The pension scheme is not unique in the world. There are other countries that give special treatment to those whose work intrinsically requires risking life and limb to keep the nation safe.
If this is the main justification, however, health frontliners will want higher pay and similar privileged treatment, in light of what happened to their ranks during the COVID pandemic. And health frontliners rarely betray their professional vows by engaging in high crimes such as torture, summary execution, drug trafficking and plunder – activities wherein too many soldiers and cops have been implicated.
Some quarters say cutting existing pensions and retirement benefits as well as requiring MUP to get automatic salary deductions as contribution to their pension is against the law. Any reforms will have to apply only to new MUP recruits.
Those pushing for reforms, on the other hand, say this can be cured by legislation. BBM enjoys a super majority in Congress; can he get his allies to pass such a law? Does he really want them to?
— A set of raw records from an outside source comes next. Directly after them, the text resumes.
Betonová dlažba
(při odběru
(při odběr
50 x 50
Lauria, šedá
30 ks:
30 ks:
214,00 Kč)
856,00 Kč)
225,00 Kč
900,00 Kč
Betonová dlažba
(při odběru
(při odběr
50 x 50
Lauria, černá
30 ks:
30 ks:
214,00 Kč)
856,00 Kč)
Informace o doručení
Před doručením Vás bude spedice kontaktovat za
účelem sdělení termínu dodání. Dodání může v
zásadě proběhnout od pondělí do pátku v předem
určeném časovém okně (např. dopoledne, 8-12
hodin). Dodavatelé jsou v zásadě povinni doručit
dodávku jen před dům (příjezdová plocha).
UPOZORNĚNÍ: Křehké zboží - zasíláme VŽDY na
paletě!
Gordon, who is suggesting military conscription to reduce MUP personnel expenses, told us even members of previous Congresses were reluctant to go head-to-head with the military on this issue.
He says fiscal collapse can be averted if part of the pensions and benefits will be converted into non-monetary privileges for uniformed personnel and their families, such as state-subsidized tax-free shopping outlets as well as education and other perks for the MUP and their immediate family members.
Gordon believes MUP are “reasonable” folks who can understand the country’s precarious fiscal situation, if properly explained to them.
“You have to have a dialogue… start a conversation right away,” he said. “The military has got to be part of the solution.”